▶ **Exercise**
Return exactly those lines of the material that fall between the line with "micrograph of seminal" and the final line, both included.

━━━ The data ━━━

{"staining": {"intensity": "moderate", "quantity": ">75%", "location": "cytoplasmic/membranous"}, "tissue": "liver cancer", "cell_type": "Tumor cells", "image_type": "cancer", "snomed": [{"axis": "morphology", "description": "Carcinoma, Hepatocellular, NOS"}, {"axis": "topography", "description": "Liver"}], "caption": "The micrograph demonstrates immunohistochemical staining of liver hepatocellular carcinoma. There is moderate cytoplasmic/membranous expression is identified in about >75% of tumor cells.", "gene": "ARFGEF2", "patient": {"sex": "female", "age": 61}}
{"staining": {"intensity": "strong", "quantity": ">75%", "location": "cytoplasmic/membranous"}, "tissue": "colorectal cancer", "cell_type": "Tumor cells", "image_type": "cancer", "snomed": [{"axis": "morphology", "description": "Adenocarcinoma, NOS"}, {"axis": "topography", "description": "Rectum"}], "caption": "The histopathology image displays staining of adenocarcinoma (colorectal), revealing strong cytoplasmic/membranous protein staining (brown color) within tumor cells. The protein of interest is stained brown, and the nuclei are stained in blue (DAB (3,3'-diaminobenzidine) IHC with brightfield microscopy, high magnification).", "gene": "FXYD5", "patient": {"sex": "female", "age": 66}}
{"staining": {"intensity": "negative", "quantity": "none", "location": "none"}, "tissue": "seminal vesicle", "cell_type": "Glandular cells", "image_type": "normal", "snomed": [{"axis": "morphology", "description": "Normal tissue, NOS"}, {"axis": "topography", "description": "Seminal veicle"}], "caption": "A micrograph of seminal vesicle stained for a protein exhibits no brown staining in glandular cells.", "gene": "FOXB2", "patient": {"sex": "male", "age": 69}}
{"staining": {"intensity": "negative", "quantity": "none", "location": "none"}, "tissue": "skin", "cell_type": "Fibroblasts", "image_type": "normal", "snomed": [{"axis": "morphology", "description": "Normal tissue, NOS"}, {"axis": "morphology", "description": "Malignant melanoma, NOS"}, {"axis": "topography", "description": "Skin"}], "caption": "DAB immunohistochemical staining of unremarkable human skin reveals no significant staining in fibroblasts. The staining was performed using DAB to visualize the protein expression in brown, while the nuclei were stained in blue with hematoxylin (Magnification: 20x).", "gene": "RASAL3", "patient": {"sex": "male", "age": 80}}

━━━

▶ **Solution for this exercise**
{"staining": {"intensity": "negative", "quantity": "none", "location": "none"}, "tissue": "seminal vesicle", "cell_type": "Glandular cells", "image_type": "normal", "snomed": [{"axis": "morphology", "description": "Normal tissue, NOS"}, {"axis": "topography", "description": "Seminal veicle"}], "caption": "A micrograph of seminal vesicle stained for a protein exhibits no brown staining in glandular cells.", "gene": "FOXB2", "patient": {"sex": "male", "age": 69}}
{"staining": {"intensity": "negative", "quantity": "none", "location": "none"}, "tissue": "skin", "cell_type": "Fibroblasts", "image_type": "normal", "snomed": [{"axis": "morphology", "description": "Normal tissue, NOS"}, {"axis": "morphology", "description": "Malignant melanoma, NOS"}, {"axis": "topography", "description": "Skin"}], "caption": "DAB immunohistochemical staining of unremarkable human skin reveals no significant staining in fibroblasts. The staining was performed using DAB to visualize the protein expression in brown, while the nuclei were stained in blue with hematoxylin (Magnification: 20x).", "gene": "RASAL3", "patient": {"sex": "male", "age": 80}}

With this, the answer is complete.